Sabía muy bien en qué momento se había roto.

No fue en la pobreza. Fue después, cuando aprendió a justificar su comodidad con cinismo. Cuando comenzó a repetir las mentiras de otros con una voz tan convincente, que hasta los inocentes empezaban a dudar de su inocencia. Ahí empezó su negocio: el miedo, servido con palabras elegantes.


Era bueno. Muy bueno.

Por eso lo buscaban. Por eso lo pagaban. Por eso lo perdían.

Y él… él simplemente escribía lo que le dictaban.


Pero ahora sabía quién era ella.

Blanca.

La hija del médico que él mismo había empujado al desprestigio con una columna infame, disfrazada de investigación. Un médico que solo quiso ayudar.

El mismo médico que, años después, lo había atendido sin saber a quién estaba salvando.


Eso era lo que no podía soportar.

No el accidente. No el dolor.

Sino la ironía brutal de haber sido salvado por la misma familia a la que él había destruido.

OOOOOOOOOO


Los días siguientes no pudo concentrarse en el trabajo, la imagen de Blanca y sus palabras interrumpían sus pensamientos, lo que más le inquietaba era como ella había podido estar a su lado en el momento más difícil de su vida y atenderlo sabiendo que él era quien había arruinado a su padre.

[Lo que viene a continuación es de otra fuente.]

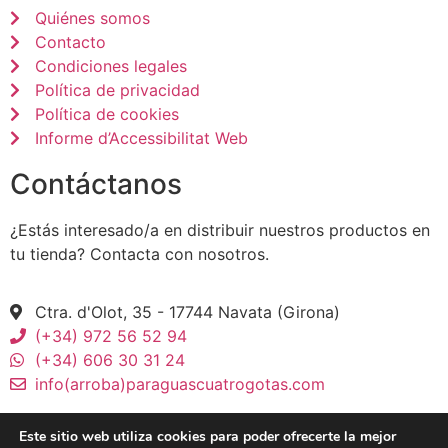
Quiénes somos
Contacto
Condiciones legales
Política de privacidad
Política de cookies
Informe d’Accessibilitat Web
Contáctanos
¿Estás interesado/a en distribuir nuestros productos en
tu tienda? Contacta con nosotros.
Ctra. d'Olot, 35 - 17744 Navata (Girona)
(+34) 972 56 52 94
(+34) 606 30 31 24
info(arroba)paraguascuatrogotas.com
Este sitio web utiliza cookies para poder ofrecerte la mejor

Y sin embargo, ella lo cuidó.

No con ternura, sino con una dignidad que él ya no  tenía, aunque algunas veces recordaba.

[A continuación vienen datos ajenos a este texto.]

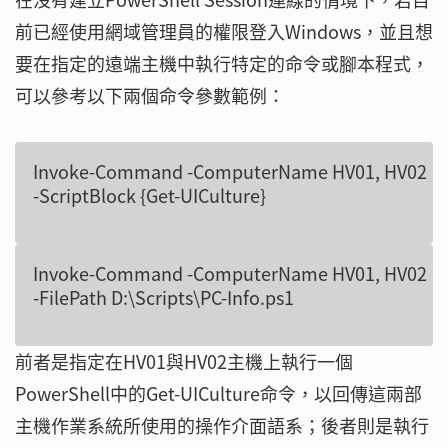
前已經使用網域管理員的權限登入Windows，並且想
要在指定的遠端主機中執行特定的命令或腳本程式，
可以參考以下兩個命令參數範例：
Invoke-Command -ComputerName HV01, HV02 

Invoke-Command -ComputerName HV01, HV02

前者是指定在HV01與HV02主機上執行一個
PowerShell中的Get-UICulture命令，以回傳這兩部
主機作業系統所使用的操作介面語系；後者則是執行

Ella No le pidió nada. Solo le dijo la verdad.

Y se fue.


Desde ese momento supo que no podía seguir igual.

Que debía encontrarla. Pero no para pedir perdón como un cobarde buscando redención instantánea. No.

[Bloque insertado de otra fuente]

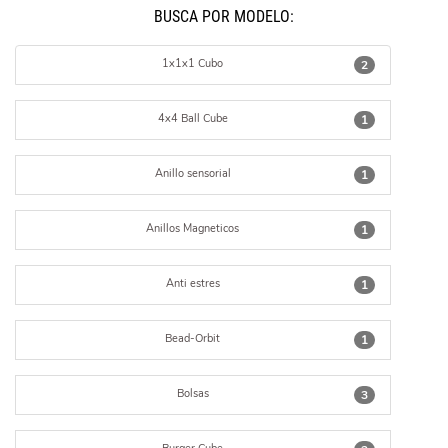
BUSCÁ POR MODELO:
1x1x1 Cubo
2
4x4 Ball Cube
1
Anillo sensorial
1
Anillos Magneticos
1
Anti estres
1
Bead-Orbit
1
Bolsas
3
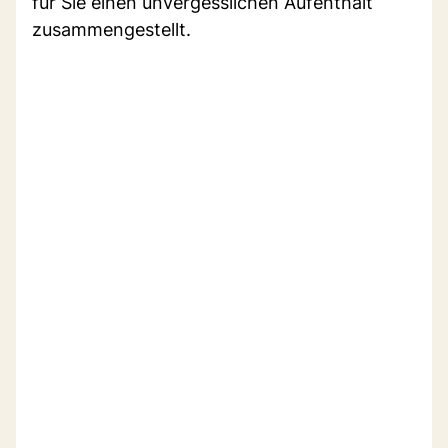
für Sie einen unvergesslichen Aufenthalt
zusammengestellt.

Tenía que volver a verla solo cuando pudiera mirarla sin agachar la cabeza. Cuando pudiera decirle que había hecho algo digno. Que había vuelto a escribir, sí, pero desde otro lugar.


Tenía que demostrar que su talento no era solo una mercancía bien empacada, sino una voz que podía también construir, sanar, inspirar.

Tenía que enfrentarse a sus propios demonios.

Tenía que escribir verdades aunque fueran incómodas.

Tenía que volver a ser un hombre.


Por primera vez en años, sintió algo parecido al propósito.


Y así, en silencio, comenzó su nueva obra.

No una nota más para los poderosos.

No un guion para el miedo.

Sino el relato más difícil de su vida: el de un hombre que, por cobardía se pierde en los laberintos de la mentira, alcanza el poder, la fama, la riqueza y su propia perdición, pero el amor le devuelve esa chispa de humano que aún queda en su interior , le da el valor para vencerse a sí mismo, alejarse de esos demonios y salvarse de caer en el abismo.



El Narrador del Miedo (Parte III – La Tumba de Eugeni)


El mundo reaccionó como reacciona siempre: según las órdenes de los que mandan.

Las críticas no fueron un juicio literario, sino un informe interno disfrazado de reseña.

El veredicto fue claro: hay que apagar este fuego antes de que se convierta en incendio.


Y así fue.

La novela de Eugeni, la más honesta que había escrito en toda su vida, no fue su redención.

Fue su tumba.


La enterraron sin escándalo.

Sin elogios, sin ira.

Solo un silencio perfectamente diseñado.

Nada es más eficiente que la indiferencia cuando se quiere desaparecer a alguien sin hacerlo mártir.


Irregular, algo pretenciosa —escribió una crítica de portada.

No logra conectar con el lector moderno —dijo otra, firmada por quien antes lo había llamado “el artesano del miedo”.


Eugeni lo entendió.

La novela no era mala. Era incómoda.

Porque decía cosas que muchos preferían olvidar.

Porque hablaba del poder, del miedo como mercancía, de lo que pasa cuando un hombre vende su voz… y luego quiere recuperarla.


La reacción no fue un fracaso: fue un castigo.


Y sin embargo, esta vez no tembló.

Aceptó la tumba con serenidad.

Ya no necesitaba el aplauso de quienes antes lo celebraban por obedecer.

Lo que necesitaba era enfrentar el reflejo que tanto había evitado.

Porque ahora tenía algo más grande que la fama: un propósito.

Encontrar a Blanca.

No por redención fácil, ni por lastimera culpa.

Sino para demostrarle —con hechos, no con promesas— que el hombre que su padre salvó, al fin, era digno de contarse entre los hombres dignos, que se atrevan a decir la verdad,  aunque eso implique sacrificios, entonces tal vez lo aceptaran como amigo y él podría soñar con algo más.